* [TÂCHES À RÉALISER]
a. D'après le passage du texte, combien d'hommes les gradins de marbre pouvaient-ils accueillir assis à leur aise ?
b. Selon le passage du texte, quels aménagements successifs la place du fond reçoit-elle au cours d'un seul jour ? Énumérez-les dans l'ordre.

* [PASSAGE DU TEXTE]
= = = = =
C’estoit une belle chose de voir le lendemain de cette Chassé assommer cent gros Lions, cent Leopards, trois cens Ours, & pour le troisiéme jour faire combatre trois cens paires de Gladiateurs, de voir ces grands Amphitheathres encroustez de marbre au dehors, labourez d’ouvrages & Statuës, le dedans reluisant d’enrichissements, tous les costez de ce grand vuide, remplis & environnez depuis le fonds jusqu’au comble de soixante on quatre-vingts rangs d’échelons aussi de marbre & couverts de carreaux ou se puissent ranger cent mille hommes assis à leur aise : & la Place du fonds où cela se joüoit, la faire premierement par art entrouvrir & fendre en crevasse, representant des autres qui vomissoient les bestes destinées aux Spectacles, puis l’inonder d’une Mer profonde qui charioit plusieurs Monstres Marins chargez de vaisseaux armez à representer une Bataille Navale. Tiercement, l’assecher & applanir de nouveau pour le Combat des Gladiateurs : & pour la quatriéme façon, la sabler de vermillon & de storrax au lieu d’arene, pour y dresser un Festin solemnel à tout ce nombre infiny de Peuple, le dernier acte d’un seul iour. Quelquefois on y a fait naistre une haute Montagne pleine de fruitiers & arbres verdoyans, rendant par son faîte un ruisseau d’eau comme de la bouche d’une vive fontaine. Quelquefois on y promena un grand Navire qui s’ouvroit & se deprenoit de soy-mesme, & apres avoir vomy de son ventre quatre ou cinq cent bestes à combat, se resseroit & s’evanouyssoit sans aide. Autrefois du bas de cette Place, ils faisoient élancer des surgeons d’eau qui reialissoient contre-mont, & à cette hauteur infinie, alloit arrosant & embaumant cette infinie multitude. Pour se couvrir de l’injure du temps, ils faisoient tendre cette immense capacité, tantost de voiles de pourpre labourez à l’aiguille, tantost de soye d’une autre couleur, & les avançoient ou retiroient comme il leur venoit en fantaisie. Les retz aussi qu’on mettoit au devant du Peuple pour le deffendre de la violence des bestes élancées, estoient tissus d’or. En ces vanitez nous descouvrons combien ces Siecles estoient fertiles d’autres esprits que ne sont les nostres, &c.

Il est presque impossible d’inventer quelque chose plus galante ou plus superbe, mais il ne l’est gueres moins de se persuader qu’elles ayent esté si galantes & si superbes. Le ne doute point que Monsieur de Montagne n’ait de bons garans de ses paroles, toutefois je ne laisse pas d’avoir de la peine à concevoir soit en un, soit en plusieurs jours ce tas de miracles si surprenans ; mais il est encore plus aisé de croire que d’examiner exactement le vray : & nous n’avons pas une petite obligation à ceux qui nous ont prevenu, & qui se sont bien voulu charger du hazard des choses douteuses & des bizarreries de nostre incredulité.

Section V.

Des raretez montrées, & de quelques autres circonstances observées dans les Ieux ou dans les Chasses.
= = = = =
* [EXTRAITS DE DONNÉES]
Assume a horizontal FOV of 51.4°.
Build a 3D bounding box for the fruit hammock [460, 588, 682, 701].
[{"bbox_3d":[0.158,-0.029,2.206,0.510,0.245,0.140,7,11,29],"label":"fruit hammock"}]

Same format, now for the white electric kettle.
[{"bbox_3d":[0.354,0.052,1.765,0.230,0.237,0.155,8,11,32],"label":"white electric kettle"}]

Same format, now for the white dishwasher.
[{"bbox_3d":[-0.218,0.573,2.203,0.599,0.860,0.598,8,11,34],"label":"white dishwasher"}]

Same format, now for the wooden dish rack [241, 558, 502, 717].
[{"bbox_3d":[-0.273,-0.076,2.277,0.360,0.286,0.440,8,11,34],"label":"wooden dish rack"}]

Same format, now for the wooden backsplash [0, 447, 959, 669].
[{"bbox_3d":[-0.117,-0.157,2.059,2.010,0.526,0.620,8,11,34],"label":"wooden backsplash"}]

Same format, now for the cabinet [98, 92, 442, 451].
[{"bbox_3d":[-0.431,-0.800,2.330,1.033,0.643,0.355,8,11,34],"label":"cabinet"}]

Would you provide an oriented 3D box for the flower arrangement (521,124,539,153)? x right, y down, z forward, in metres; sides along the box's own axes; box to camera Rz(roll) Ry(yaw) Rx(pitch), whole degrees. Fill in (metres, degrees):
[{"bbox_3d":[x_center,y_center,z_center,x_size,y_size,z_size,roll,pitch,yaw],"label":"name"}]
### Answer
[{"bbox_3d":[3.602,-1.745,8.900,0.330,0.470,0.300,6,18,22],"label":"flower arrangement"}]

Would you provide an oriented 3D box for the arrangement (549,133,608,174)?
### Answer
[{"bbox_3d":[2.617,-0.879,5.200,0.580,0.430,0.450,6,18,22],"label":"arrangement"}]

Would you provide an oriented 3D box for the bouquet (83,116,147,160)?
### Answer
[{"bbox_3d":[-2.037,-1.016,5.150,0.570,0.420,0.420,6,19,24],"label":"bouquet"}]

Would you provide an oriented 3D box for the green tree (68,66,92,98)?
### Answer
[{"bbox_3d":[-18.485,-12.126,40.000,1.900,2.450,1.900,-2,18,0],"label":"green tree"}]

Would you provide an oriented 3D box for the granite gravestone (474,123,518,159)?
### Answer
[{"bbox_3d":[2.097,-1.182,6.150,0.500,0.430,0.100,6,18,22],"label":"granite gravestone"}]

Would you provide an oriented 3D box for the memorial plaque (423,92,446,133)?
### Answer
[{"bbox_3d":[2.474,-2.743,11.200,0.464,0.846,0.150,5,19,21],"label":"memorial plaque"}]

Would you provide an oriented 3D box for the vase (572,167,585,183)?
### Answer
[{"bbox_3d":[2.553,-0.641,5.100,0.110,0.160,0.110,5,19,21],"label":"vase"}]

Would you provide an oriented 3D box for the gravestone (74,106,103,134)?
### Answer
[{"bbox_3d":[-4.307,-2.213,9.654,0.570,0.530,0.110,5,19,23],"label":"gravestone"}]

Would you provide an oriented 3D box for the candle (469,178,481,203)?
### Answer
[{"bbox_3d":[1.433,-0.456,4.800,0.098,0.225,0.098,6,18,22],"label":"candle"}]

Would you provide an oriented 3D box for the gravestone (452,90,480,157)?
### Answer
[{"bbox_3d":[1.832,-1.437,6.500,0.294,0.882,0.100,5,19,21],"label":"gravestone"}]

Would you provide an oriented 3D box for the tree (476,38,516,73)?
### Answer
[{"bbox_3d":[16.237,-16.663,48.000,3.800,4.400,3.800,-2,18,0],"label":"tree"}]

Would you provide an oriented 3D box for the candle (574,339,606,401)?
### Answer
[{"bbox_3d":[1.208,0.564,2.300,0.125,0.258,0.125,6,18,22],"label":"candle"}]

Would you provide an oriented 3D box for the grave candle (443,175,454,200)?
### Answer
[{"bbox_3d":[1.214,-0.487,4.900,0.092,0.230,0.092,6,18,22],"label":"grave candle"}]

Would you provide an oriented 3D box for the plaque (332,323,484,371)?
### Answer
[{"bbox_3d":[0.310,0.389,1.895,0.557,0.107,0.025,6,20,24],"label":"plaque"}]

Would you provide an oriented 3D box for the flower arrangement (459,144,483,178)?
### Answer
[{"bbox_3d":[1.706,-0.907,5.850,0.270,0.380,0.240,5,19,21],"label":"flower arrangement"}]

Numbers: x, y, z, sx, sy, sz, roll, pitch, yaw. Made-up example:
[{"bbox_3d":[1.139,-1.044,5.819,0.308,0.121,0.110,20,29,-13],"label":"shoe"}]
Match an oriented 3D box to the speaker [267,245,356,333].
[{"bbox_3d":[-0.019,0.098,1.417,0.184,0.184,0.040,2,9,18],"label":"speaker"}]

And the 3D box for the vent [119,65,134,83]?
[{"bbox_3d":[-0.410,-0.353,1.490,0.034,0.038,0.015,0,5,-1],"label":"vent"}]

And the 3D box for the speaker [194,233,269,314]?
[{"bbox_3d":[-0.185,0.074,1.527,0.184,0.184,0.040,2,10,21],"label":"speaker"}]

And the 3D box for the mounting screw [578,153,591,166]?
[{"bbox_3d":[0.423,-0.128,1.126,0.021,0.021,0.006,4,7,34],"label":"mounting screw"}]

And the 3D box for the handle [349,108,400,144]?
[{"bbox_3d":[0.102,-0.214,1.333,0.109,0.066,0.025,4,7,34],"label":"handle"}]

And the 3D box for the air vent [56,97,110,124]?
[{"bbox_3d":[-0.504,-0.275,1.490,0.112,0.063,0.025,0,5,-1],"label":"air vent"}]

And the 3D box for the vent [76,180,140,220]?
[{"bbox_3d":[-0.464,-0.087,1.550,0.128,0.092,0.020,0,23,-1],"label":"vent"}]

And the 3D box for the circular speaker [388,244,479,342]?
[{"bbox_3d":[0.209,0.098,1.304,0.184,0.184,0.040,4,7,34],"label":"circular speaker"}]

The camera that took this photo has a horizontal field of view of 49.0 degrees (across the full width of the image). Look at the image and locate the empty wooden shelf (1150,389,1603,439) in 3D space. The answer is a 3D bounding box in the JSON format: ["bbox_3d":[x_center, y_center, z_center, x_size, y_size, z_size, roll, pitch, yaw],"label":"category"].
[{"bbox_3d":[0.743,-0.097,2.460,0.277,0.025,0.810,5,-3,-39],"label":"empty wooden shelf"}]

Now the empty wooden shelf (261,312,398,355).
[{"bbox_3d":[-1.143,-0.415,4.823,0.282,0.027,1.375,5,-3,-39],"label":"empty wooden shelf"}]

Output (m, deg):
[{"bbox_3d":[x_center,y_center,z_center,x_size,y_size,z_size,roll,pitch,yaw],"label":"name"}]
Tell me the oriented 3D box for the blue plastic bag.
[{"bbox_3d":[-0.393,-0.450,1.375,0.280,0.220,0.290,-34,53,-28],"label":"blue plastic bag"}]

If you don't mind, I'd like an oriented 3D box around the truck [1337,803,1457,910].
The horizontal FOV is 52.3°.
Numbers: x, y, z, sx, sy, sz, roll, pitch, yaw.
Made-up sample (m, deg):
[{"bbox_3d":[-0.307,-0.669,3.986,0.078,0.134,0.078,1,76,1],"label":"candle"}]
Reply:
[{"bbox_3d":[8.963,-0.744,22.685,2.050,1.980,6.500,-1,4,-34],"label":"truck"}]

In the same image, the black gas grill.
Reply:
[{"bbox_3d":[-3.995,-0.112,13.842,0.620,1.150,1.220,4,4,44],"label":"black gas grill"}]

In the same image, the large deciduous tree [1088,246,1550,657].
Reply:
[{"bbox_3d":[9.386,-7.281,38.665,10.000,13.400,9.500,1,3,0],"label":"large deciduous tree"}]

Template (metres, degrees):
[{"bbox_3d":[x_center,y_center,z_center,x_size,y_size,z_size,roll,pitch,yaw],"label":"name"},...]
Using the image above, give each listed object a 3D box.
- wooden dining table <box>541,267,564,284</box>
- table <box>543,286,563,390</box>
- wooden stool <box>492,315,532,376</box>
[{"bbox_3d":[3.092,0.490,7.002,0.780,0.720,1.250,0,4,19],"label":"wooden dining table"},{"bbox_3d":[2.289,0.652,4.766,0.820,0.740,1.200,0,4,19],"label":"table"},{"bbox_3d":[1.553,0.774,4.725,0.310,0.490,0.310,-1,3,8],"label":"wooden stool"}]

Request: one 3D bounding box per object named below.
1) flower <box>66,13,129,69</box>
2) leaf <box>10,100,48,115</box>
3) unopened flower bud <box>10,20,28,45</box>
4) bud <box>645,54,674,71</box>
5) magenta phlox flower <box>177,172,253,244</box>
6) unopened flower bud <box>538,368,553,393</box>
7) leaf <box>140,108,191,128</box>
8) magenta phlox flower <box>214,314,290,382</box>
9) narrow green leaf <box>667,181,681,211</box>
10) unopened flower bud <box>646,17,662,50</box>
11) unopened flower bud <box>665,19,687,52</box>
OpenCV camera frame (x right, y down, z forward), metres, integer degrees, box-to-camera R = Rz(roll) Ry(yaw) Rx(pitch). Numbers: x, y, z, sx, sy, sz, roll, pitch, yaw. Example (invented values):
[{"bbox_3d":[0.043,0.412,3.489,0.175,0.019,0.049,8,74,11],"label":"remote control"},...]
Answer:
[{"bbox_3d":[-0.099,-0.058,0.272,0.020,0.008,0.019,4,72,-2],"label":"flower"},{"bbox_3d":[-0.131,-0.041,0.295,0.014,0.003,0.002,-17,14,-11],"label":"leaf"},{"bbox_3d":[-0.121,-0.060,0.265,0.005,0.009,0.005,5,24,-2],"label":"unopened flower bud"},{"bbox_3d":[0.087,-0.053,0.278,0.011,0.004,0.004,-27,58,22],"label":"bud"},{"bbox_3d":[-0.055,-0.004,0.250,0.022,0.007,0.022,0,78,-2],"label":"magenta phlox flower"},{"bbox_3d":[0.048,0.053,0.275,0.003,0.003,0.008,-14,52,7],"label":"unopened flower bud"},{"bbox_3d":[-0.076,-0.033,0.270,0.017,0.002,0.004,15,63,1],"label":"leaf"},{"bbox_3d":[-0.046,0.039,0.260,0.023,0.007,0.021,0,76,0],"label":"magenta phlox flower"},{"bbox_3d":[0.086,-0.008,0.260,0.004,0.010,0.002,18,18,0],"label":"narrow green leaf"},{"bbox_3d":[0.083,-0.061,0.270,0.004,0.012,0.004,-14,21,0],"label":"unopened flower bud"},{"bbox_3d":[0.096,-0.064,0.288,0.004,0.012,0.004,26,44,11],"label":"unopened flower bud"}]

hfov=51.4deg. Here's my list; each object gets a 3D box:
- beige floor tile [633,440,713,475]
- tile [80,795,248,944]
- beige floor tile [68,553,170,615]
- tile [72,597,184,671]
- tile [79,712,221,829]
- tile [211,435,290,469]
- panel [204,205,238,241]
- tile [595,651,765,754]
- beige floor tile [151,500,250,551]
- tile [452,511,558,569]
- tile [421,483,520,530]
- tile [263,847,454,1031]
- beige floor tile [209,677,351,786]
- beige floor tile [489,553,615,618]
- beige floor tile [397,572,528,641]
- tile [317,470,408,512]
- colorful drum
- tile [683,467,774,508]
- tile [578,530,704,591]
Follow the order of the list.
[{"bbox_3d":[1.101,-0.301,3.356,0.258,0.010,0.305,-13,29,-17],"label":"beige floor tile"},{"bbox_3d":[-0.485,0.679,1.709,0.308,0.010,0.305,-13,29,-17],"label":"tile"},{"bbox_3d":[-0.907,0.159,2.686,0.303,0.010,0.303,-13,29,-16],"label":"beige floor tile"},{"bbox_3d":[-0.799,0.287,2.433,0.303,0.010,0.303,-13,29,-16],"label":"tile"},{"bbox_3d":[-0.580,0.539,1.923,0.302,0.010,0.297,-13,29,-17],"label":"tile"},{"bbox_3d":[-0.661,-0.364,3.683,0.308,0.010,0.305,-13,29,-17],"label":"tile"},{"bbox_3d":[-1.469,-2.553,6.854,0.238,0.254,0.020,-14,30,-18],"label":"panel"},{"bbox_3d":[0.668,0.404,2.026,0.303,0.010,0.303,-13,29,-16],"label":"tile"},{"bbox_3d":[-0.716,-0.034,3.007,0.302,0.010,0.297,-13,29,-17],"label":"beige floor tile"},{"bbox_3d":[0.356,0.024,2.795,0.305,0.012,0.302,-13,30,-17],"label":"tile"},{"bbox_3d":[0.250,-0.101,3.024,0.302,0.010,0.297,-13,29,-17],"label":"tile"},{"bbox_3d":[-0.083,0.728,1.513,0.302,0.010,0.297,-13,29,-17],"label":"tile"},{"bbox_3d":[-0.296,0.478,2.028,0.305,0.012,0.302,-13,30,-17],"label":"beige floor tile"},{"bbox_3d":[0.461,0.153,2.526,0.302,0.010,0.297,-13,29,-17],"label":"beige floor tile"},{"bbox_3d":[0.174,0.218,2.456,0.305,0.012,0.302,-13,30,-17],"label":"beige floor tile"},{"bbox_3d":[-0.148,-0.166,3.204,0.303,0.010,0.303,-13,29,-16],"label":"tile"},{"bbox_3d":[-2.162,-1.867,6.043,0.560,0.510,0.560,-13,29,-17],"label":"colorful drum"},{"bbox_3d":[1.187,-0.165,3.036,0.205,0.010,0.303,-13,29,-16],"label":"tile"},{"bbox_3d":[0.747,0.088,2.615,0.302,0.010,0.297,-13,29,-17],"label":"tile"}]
= = = = =
* [RÉPONSES ATTENDUES]
a. Cent mille hommes.

b.
1. Elle est entrouverte et fendue en crevasses d'où sortent les bêtes destinées aux spectacles.
2. Elle est inondée d'une mer profonde portant des monstres marins chargés de vaisseaux armés, pour représenter une bataille navale.
3. Elle est asséchée et aplanie de nouveau pour le combat des gladiateurs.
4. Elle est sablée de vermillon et de storax pour y dresser un festin solennel offert à tout le peuple.